У Федора заныло внутри, и он, схватив мягкие руки, прижал их к губам. Уже в комнате Наталия Николаевна сняла большой русский платок и заплакала быстрыми, дробными слезами:

— Вася мне все рассказал… Он ждет в машине за углом… Сыночек ты мой, за что же они довели тебя до этого ужаса… Проститься пришла.
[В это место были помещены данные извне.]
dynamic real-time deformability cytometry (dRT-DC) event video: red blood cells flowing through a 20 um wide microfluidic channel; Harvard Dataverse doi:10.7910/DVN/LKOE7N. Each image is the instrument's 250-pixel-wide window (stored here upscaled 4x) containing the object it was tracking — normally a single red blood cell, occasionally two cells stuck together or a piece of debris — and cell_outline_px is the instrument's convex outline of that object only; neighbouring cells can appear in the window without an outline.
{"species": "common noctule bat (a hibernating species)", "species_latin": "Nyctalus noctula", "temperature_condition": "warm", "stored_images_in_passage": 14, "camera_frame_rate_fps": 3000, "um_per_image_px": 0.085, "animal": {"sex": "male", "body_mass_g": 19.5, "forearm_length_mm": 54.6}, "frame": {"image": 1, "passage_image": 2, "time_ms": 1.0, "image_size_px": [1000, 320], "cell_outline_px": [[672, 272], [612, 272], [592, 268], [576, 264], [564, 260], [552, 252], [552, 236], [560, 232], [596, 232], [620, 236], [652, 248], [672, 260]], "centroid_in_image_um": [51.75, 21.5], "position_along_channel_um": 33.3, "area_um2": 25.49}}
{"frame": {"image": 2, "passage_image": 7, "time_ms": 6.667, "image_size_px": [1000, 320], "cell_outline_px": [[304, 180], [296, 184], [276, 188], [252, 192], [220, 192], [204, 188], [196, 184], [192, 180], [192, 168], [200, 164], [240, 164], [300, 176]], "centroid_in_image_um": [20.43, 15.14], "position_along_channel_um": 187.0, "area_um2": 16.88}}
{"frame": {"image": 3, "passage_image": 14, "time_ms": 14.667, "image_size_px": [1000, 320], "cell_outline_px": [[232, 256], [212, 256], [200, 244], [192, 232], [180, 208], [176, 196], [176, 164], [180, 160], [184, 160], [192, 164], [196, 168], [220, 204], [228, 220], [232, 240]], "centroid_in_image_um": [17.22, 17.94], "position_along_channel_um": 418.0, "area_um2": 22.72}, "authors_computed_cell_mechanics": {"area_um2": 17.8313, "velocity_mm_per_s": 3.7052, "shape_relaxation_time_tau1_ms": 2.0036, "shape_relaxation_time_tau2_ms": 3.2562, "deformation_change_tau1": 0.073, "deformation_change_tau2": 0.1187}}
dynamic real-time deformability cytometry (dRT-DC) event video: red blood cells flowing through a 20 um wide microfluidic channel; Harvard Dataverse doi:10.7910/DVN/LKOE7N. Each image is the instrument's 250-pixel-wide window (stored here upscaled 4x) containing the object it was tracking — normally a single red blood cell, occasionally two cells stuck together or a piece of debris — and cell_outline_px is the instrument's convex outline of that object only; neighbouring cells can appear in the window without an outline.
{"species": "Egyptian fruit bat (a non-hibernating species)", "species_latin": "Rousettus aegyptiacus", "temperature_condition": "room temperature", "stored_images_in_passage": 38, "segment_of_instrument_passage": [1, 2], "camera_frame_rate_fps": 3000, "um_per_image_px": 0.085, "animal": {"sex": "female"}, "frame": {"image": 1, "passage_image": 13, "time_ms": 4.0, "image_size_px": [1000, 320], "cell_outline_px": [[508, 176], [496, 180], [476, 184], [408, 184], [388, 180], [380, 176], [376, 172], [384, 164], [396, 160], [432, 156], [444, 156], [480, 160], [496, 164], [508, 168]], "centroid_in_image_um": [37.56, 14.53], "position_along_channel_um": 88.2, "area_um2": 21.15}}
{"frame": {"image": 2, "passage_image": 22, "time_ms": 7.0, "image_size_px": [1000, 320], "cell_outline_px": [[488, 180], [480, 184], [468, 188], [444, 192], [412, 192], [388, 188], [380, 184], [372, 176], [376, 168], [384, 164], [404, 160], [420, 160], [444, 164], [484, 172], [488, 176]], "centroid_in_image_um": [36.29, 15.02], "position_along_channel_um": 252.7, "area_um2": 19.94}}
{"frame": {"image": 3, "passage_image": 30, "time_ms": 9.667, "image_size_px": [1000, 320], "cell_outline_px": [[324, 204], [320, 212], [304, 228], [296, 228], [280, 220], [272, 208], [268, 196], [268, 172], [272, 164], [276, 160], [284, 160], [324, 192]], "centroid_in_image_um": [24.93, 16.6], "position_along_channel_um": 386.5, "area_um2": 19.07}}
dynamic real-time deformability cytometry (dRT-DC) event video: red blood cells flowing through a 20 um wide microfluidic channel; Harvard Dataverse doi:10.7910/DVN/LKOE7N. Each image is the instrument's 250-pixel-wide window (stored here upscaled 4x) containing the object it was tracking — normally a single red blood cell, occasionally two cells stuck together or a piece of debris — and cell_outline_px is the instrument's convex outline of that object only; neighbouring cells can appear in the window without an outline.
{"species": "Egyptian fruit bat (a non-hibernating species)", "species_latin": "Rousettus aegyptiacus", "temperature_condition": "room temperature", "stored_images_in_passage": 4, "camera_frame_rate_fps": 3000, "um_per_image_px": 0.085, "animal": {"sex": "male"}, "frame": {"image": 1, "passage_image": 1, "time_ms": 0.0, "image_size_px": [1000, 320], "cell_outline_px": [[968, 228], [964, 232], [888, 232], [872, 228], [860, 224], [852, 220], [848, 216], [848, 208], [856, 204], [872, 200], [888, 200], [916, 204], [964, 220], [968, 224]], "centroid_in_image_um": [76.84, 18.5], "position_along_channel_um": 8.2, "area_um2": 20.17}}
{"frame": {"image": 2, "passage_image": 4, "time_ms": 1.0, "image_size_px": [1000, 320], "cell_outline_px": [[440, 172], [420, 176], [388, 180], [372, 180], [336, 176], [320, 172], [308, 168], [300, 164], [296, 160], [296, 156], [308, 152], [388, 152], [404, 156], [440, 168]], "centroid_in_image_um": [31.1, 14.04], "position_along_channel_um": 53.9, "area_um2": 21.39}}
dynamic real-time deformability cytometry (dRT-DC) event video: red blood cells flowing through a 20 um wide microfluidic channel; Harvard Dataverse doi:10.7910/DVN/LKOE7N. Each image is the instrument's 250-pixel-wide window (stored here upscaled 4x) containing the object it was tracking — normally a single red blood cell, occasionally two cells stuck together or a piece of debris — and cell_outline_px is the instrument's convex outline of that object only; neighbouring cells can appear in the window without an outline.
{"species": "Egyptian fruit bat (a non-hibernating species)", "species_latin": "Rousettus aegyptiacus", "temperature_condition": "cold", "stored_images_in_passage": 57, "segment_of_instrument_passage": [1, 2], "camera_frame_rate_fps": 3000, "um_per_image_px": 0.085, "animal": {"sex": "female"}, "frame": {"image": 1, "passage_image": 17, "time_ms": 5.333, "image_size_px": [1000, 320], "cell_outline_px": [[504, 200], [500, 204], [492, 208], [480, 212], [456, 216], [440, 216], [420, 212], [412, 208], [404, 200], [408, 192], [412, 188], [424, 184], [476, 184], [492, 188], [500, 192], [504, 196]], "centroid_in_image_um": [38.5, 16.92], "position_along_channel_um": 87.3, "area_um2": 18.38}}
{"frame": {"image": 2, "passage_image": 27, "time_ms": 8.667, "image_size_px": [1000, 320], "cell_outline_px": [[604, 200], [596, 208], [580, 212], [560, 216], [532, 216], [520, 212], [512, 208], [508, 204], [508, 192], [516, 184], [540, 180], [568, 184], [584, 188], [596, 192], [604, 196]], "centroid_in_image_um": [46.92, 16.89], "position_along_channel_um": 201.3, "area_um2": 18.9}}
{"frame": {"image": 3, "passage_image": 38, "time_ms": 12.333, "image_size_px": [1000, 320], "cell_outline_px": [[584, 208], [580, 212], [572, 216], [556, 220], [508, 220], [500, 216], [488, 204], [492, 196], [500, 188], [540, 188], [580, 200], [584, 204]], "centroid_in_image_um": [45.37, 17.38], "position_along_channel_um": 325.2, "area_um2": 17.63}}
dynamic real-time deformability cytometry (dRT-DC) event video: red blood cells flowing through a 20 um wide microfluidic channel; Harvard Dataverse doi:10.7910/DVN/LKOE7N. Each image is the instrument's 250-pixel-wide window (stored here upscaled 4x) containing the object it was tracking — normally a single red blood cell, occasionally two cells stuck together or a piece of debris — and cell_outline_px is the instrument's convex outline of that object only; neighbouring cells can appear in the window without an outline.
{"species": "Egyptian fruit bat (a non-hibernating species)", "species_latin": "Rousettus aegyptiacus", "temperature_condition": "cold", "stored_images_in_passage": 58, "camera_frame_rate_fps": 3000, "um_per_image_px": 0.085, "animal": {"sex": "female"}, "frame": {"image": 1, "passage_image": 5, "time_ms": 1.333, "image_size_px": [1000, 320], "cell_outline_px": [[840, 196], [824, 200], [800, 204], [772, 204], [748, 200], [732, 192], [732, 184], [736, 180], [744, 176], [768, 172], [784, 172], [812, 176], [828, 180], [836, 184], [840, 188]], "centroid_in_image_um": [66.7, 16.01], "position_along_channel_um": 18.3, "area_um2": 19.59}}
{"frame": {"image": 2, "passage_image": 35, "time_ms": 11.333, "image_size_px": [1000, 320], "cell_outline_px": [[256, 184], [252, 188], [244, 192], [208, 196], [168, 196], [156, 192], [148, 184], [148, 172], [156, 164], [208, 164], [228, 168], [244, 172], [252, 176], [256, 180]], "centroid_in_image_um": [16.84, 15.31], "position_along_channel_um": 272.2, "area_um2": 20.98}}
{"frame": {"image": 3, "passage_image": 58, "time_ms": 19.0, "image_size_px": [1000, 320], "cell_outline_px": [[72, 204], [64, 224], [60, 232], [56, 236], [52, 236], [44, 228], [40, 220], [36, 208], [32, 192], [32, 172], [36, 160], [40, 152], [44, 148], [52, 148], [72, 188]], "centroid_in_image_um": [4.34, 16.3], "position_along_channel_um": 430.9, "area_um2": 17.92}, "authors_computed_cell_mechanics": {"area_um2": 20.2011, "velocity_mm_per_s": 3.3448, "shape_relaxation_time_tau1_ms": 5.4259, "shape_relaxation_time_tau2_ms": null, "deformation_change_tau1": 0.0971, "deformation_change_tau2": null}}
Благословить пришла… Как сына люблю… Моему не говорила, потом, когда пройдет, скажу… Он мне рассказывал про вашу встречу в Лейпциге — не даром душа болела у меня… Говорила ему — похлопочи, чтоб Федю в дивизию перевели… — Она вытерла концом платка глаза. — Ну, что там теперь говорить… Ты о сестре подумай, напиши ей обо мне, ведь она теперь сиротой остается… Так я буду помогать в лагерь, а освободится — к себе выпишу… мой согласится… Он ведь добрый, Федя… «Молчи, скрывайся и таи»… — вот и молчит, и таит.

Федор не выдержал и тоже заплакал.

— Ах, Наталия Николаевна, разве и бежал бы…

— Знаю, Федя, знаю. Поэтому и пришла… Знать, судьба…

Она встала и трижды его перекрестила:

— Помоги тебе Бог, Федя. Не легко тебе будет там… Теперь прощай… Мне долго нельзя… надо о своем молчальнике подумать… Прощай, Федюшка, — мокрое лицо ее сморщилось, и она снова мелко заплакала.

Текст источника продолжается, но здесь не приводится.